**Tasks to carry out**
A. Copy the stretch of the passage on grief from "One of the things" through "feel uncomfortable anymore.", substituting "mourning" for "grieving".
B. According to the passage on grief, in what year did the writer first learn that many people are uncomfortable with the idea of death?
C. Translate this sentence from the passage on grief into Spanish: "It hurts people, all in the name of someone else’s comfort."

For whatever reason for many, many people, it just didn’t seem real. So they couldn’t just see taking extraordinary measures or even inconveniencing themselves very much for something they didn’t see in front of them or, sad to say, for people they didn’t care about that much.

Can I just tell you, I think that applies to many more circumstances than we are willing to admit. I think this could be the source of much pain and even rage, because we’re not good at expressing or managing grief in this country. We are a people who are always telling ourselves to get over it, whatever it is. And we worship the individual, the great I, so we don’t really know how to think about or talk about something that doesn’t involve us directly.

One of the things I learned in 2019, and saw repeated over and over again in 2020-21, was that there are a lot of people who are so uncomfortable with the idea of death, that they become almost unbearable to be around when you are grieving yourself. They are so uncomfortable with grief, that they really, really need you to get over your grief so that they don’t have to feel uncomfortable anymore.

It’s a weakness. One that cuts people off from their own emotions, whether it be hurt, pain, anger or grief. It hurts people, all in the name of someone else’s comfort.

**Source data**

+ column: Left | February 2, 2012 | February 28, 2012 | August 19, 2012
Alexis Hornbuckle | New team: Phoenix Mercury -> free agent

**Answers by task**
A.
One of the things I learned in 2019, and saw repeated over and over again in 2020-21, was that there are a lot of people who are so uncomfortable with the idea of death, that they become almost unbearable to be around when you are mourning yourself. They are so uncomfortable with grief, that they really, really need you to get over your grief so that they don’t have to feel uncomfortable anymore.

B. 2019

C. Hace daño a las personas, todo en nombre de la comodidad de otro.